Few characters, with big exceptions like Mario, have been as stable a part of video games as Lara Croft. We’ve been able to watch the character and the technology that powers her games evolve over the last 19 years – that’s right, 19 – and her newest adventure is just six weeks away.
With it lingering so close by, this is a good opportunity to look back through her history and see where she’s been and where she’s going.
Lara started life in 1996 on PC, PlayStation, and the Sega Saturn. Lara was one of the first polygonal game protagonists, as well as one of the first to be framed as a sexy character. Since the beginning, a few traits have remained steady. Lara is a young British woman from a wealthy background. She has brown hair and, quite often, sports a blue tanktop. Meant to be a combination of Indiana Jones and James Bond, she has, throughout each game, explored ruins in a variety of locations across the world, touring cultures like ancient Egypt, Japan, and in her newest adventure, Afghanistan.
The first screens in the gallery above can hardly convey why she was a sex symbol – it was really all about the cover art back then. As the game progressed through the generations – we have shots from the first two Tomb Raider titles, then Last Revelation and Angel of Darkness toward the front of the gallery – Lara got closer and closer to the look designers had planned for her all along. When Tomb Raider: Legend, Anniversary, and Underworld came out in the mid to late 2000s, the goal was actually achieved of making Lara look like fans expected.
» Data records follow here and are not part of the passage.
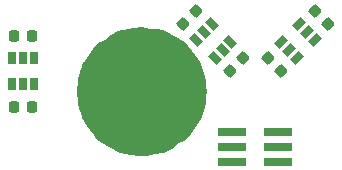
<source format=gbr>
%TF.GenerationSoftware,KiCad,Pcbnew,(6.0.8)*%
%TF.CreationDate,2022-11-08T14:12:11+01:00*%
%TF.ProjectId,Touchpad,546f7563-6870-4616-942e-6b696361645f,rev?*%
%TF.SameCoordinates,Original*%
%TF.FileFunction,Soldermask,Bot*%
%TF.FilePolarity,Negative*%
%FSLAX46Y46*%
G04 Gerber Fmt 4.6, Leading zero omitted, Abs format (unit mm)*
G04 Created by KiCad (PCBNEW (6.0.8)) date 2022-11-08 14:12:11*
%MOMM*%
%LPD*%
G01*
G04 APERTURE LIST*
G04 Aperture macros list*
%AMRoundRect*
0 Rectangle with rounded corners*
0 $1 Rounding radius*
0 $2 $3 $4 $5 $6 $7 $8 $9 X,Y pos of 4 corners*
0 Add a 4 corners polygon primitive as box body*
4,1,4,$2,$3,$4,$5,$6,$7,$8,$9,$2,$3,0*
0 Add four circle primitives for the rounded corners*
1,1,$1+$1,$2,$3*
1,1,$1+$1,$4,$5*
1,1,$1+$1,$6,$7*
1,1,$1+$1,$8,$9*
0 Add four rect primitives between the rounded corners*
20,1,$1+$1,$2,$3,$4,$5,0*
20,1,$1+$1,$4,$5,$6,$7,0*
20,1,$1+$1,$6,$7,$8,$9,0*
20,1,$1+$1,$8,$9,$2,$3,0*%
%AMRotRect*
0 Rectangle, with rotation*
0 The origin of the aperture is its center*
0 $1 length*
0 $2 width*
0 $3 Rotation angle, in degrees counterclockwise*
0 Add horizontal line*
21,1,$1,$2,0,0,$3*%
G04 Aperture macros list end*
%ADD10C,5.600000*%
%ADD11RoundRect,0.225000X0.225000X0.250000X-0.225000X0.250000X-0.225000X-0.250000X0.225000X-0.250000X0*%
%ADD12RoundRect,0.225000X0.017678X-0.335876X0.335876X-0.017678X-0.017678X0.335876X-0.335876X0.017678X0*%
%ADD13RotRect,1.060000X0.650000X225.000000*%
%ADD14RoundRect,0.225000X0.335876X0.017678X0.017678X0.335876X-0.335876X-0.017678X-0.017678X-0.335876X0*%
%ADD15R,0.650000X1.060000*%
%ADD16RoundRect,0.225000X-0.017678X0.335876X-0.335876X0.017678X0.017678X-0.335876X0.335876X-0.017678X0*%
%ADD17RotRect,1.060000X0.650000X315.000000*%
%ADD18R,2.400000X0.740000*%
G04 APERTURE END LIST*
D10*
%TO.C,TP1*%
X201400000Y-71500000D02*
G75*
G03*
X201400000Y-71500000I-2700000J0D01*
G01*
%TD*%
D11*
%TO.C,C3*%
X189429045Y-66775000D03*
X187879045Y-66775000D03*
%TD*%
D12*
%TO.C,C2*%
X206201992Y-69748008D03*
X207298008Y-68651992D03*
%TD*%
D13*
%TO.C,U3*%
X212006066Y-65750431D03*
X212677817Y-66422183D03*
X213349569Y-67093934D03*
X211793934Y-68649569D03*
X211122183Y-67977817D03*
X210450431Y-67306066D03*
%TD*%
D11*
%TO.C,C4*%
X189429045Y-72775000D03*
X187879045Y-72775000D03*
%TD*%
D14*
%TO.C,C6*%
X210448008Y-69748008D03*
X209351992Y-68651992D03*
%TD*%
D15*
%TO.C,U2*%
X187704045Y-68675000D03*
X188654045Y-68675000D03*
X189604045Y-68675000D03*
X189604045Y-70875000D03*
X188654045Y-70875000D03*
X187704045Y-70875000D03*
%TD*%
D16*
%TO.C,C1*%
X203298008Y-64651992D03*
X202201992Y-65748008D03*
%TD*%
D17*
%TO.C,U1*%
X203300431Y-67093934D03*
X203972183Y-66422183D03*
X204643934Y-65750431D03*
X206199569Y-67306066D03*
X205527817Y-67977817D03*
X204856066Y-68649569D03*
%TD*%
D18*
%TO.C,J1*%
X206350000Y-77420000D03*
X210250000Y-77420000D03*
X206350000Y-76150000D03*
X210250000Y-76150000D03*
X206350000Y-74880000D03*
X210250000Y-74880000D03*
%TD*%
D14*
%TO.C,C5*%
X214448008Y-65748008D03*
X213351992Y-64651992D03*
%TD*%
M02*

</source>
Unfortunately, the core game started to show its age quickly after the first game. When these games were new, the primitive controls were excused thanks to the sheer novelty of the concept. More and more, though, fans were rejecting the new entries in the series. After Angel of Darkness in 2003, it seemed like Lara Croft might be done for good.
Tomb Raider: Anniversary, released in 2007, was somewhat of a resurgence and was a remake before remakes were a thing, bringing an updated vision of the original Tomb Raider that looked and played how fans remembered the original, not how it actually was. 2008’s Underworld followed that up, and was mostly a good game but, again, felt tired. The revival was short-lived, as the games felt like little more than an update on an aging game.
Things didn’t really pick back up for Lara until 2013. This time we got a true, full reboot for the series. The core remained: Lara Croft of 2013’s Tomb Raider sported the British accent, brown hair in a ponytail, and blue tanktop. This Lara, though, was a beginner. Incredibly smart and quick witted, but utterly inexperienced. Set in an open world instead of a level-based structure, Lara was finally able to develop as a character instead of just being a sort of shorthand for “cool badass.” More emphasis was put on the survival aspect, as Lara was in grave danger anywhere she went on the storm-battered Japanese Yamatai island.
The focuses on climbing, exploration, and combat worked well for the series, and turned a cardboard cutout into a believable human, much the same way Daniel Craig’s take on James Bond gave the character a new, dark humanity to replace his predecessor’s cartoonish unflappability. Similarly, by the end of Tomb Raider, not only was Lara a badass, but it felt like she’d earned it. She wasn’t just that way because the marketing campaign said so.
The one big mark on Tomb Raider 2013’s record was, well, the tombs. Lara didn’t really raid any. Sure, she found her way into some ancient structures, but she spent a lot of time outdoors shooting guys. With this year’s entry, Rise of the Tomb Raider, we’ve been assured that tombs are back in force. Finally, we’ve come back around to the beginning – Lara Croft is a tomb raiding badass. Only now she’s earned it and the sales for the game show it.
Rise of the Tomb Raider hits Xbox One and Xbox 360 on November 10, 2015, and PC and PlayStation 4 in 2016.